Thinking about the next task on your list or the meeting coming up in an hour won’t help you get your work done on this task any fast – in fact, it will make it take longer! Don’t look ahead or try to do more than you are capable of. Multitasking is a myth. You’ll be much better off if you focus on one thing at a time when working on your tasks and projects.

I know this is easier said than done, but you need to fight against this with every fibre of your being. If you want to be effective, you have to block out your list and laser-focus on one specific thing. If you need a little help, try using the Pomodoro method to block out distractions.

#5: Do the Hardest Thing First

You should do your most important tasks (MITs) early on in the day. This is when you have the most mental horsepower and it can help you overcome the procrastination associated with large or difficult tasks. This concept is called eating your frog, an awesome idea we picked up from author Brian Tracy. The original quote from Mark Twain goes:

“Eat a live frog first thing in the morning and nothing worse will happen to you the rest of the day.”
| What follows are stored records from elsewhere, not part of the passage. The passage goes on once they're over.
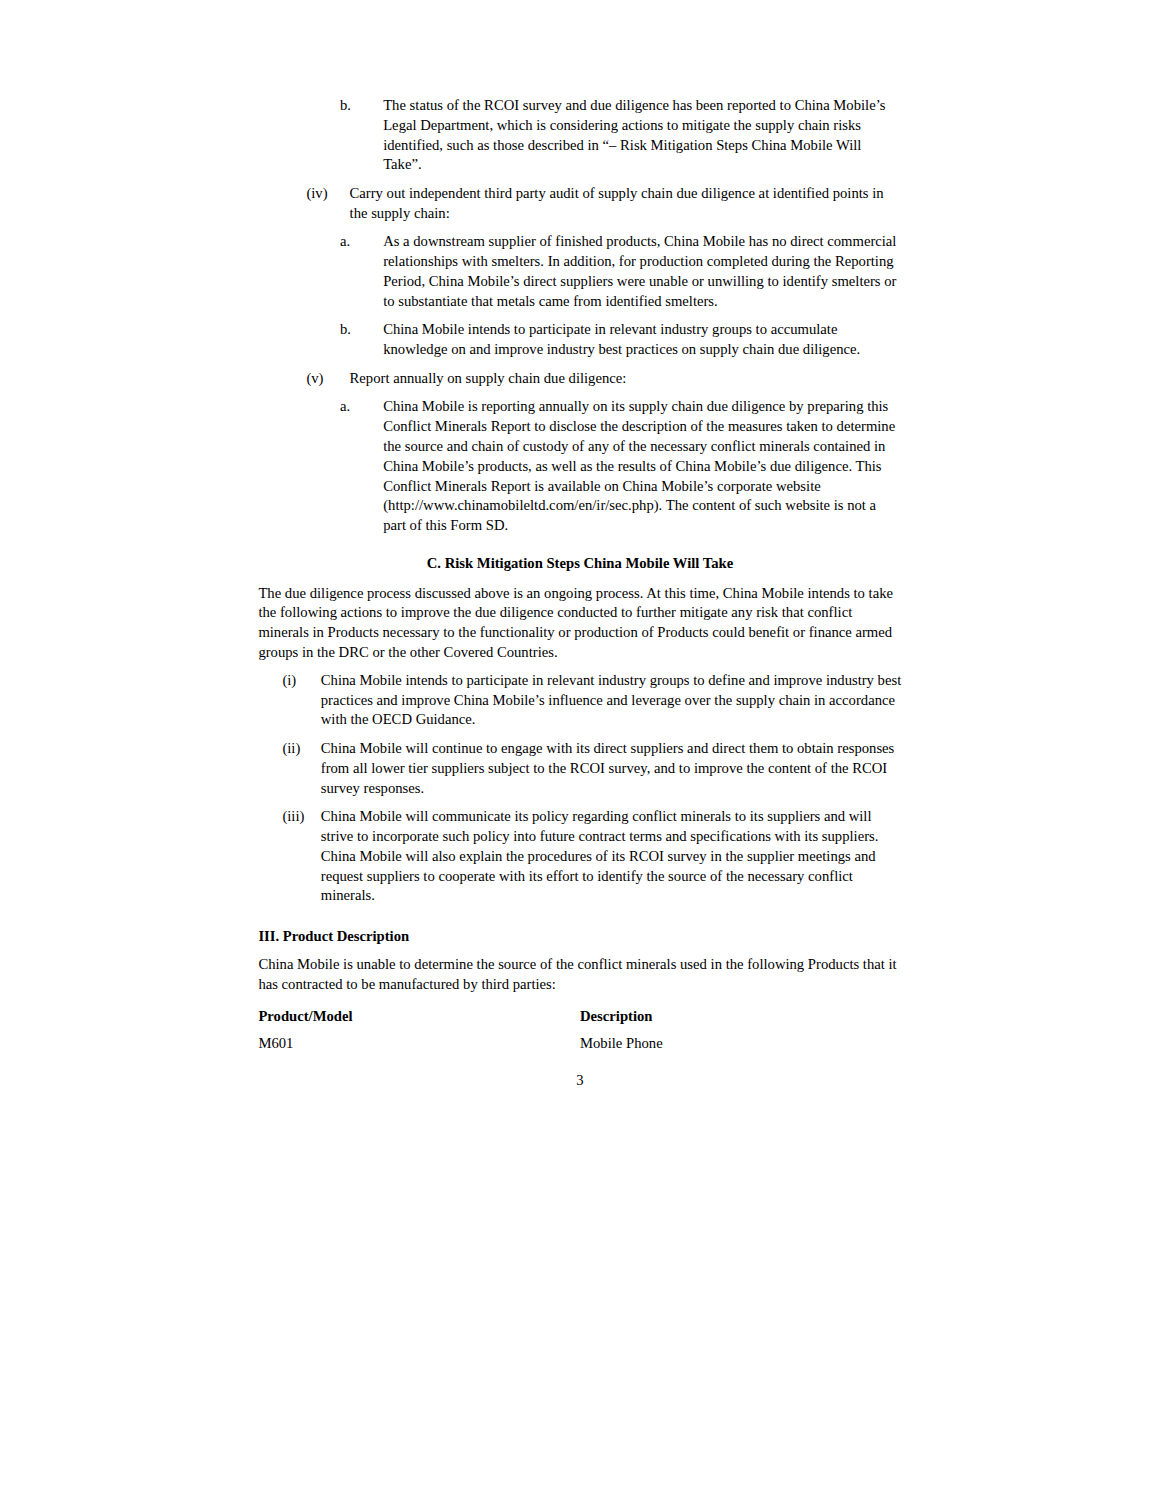b.
The status of the RCOI survey and due diligence has been reported to China Mobile’s Legal Department, which is considering actions to mitigate the supply chain risks identified, such as those described in “– Risk Mitigation Steps China Mobile Will Take”.
(iv)
Carry out independent third party audit of supply chain due diligence at identified points in the supply chain:
a.
As a downstream supplier of finished products, China Mobile has no direct commercial relationships with smelters. In addition, for production completed during the Reporting Period, China Mobile’s direct suppliers were unable or unwilling to identify smelters or to substantiate that metals came from identified smelters.
b.
China Mobile intends to participate in relevant industry groups to accumulate knowledge on and improve industry best practices on supply chain due diligence.
(v)
Report annually on supply chain due diligence:
a.
China Mobile is reporting annually on its supply chain due diligence by preparing this Conflict Minerals Report to disclose the description of the measures taken to determine the source and chain of custody of any of the necessary conflict minerals contained in China Mobile’s products, as well as the results of China Mobile’s due diligence. This Conflict Minerals Report is available on China Mobile’s corporate website (http://www.chinamobileltd.com/en/ir/sec.php). The content of such website is not a part of this Form SD.
C. Risk Mitigation Steps China Mobile Will Take
The due diligence process discussed above is an ongoing process. At this time, China Mobile intends to take the following actions to improve the due diligence conducted to further mitigate any risk that conflict minerals in Products necessary to the functionality or production of Products could benefit or finance armed groups in the DRC or the other Covered Countries.
(i)
China Mobile intends to participate in relevant industry groups to define and improve industry best practices and improve China Mobile’s influence and leverage over the supply chain in accordance with the OECD Guidance.
(ii)
China Mobile will continue to engage with its direct suppliers and direct them to obtain responses from all lower tier suppliers subject to the RCOI survey, and to improve the content of the RCOI survey responses.
(iii)
China Mobile will communicate its policy regarding conflict minerals to its suppliers and will strive to incorporate such policy into future contract terms and specifications with its suppliers. China Mobile will also explain the procedures of its RCOI survey in the supplier meetings and request suppliers to cooperate with its effort to identify the source of the necessary conflict minerals.
III. Product Description
China Mobile is unable to determine the source of the conflict minerals used in the following Products that it has contracted to be manufactured by third parties:
| Product/Model | Description |
| --- | --- |
| M601 | Mobile Phone |
3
From a productivity perspective, this means that you should do the big things that you tend to procrastinate on early in the day. If you do, you’ll be able to go through the rest of your day with the satisfaction that at least you took action on your MITs. Even if the rest of your day get derailed, you’ll have eaten your frog and been productive.

#6: Put First Things First

Your task management system should be a reflection of your priorities. If something is important to you, then you should make sure it shows up on your task list. There’s a story made popular by author Stephen Covey in the book First Things First that illustrates the importance of creating time for the important things in your life. The story goes something like this…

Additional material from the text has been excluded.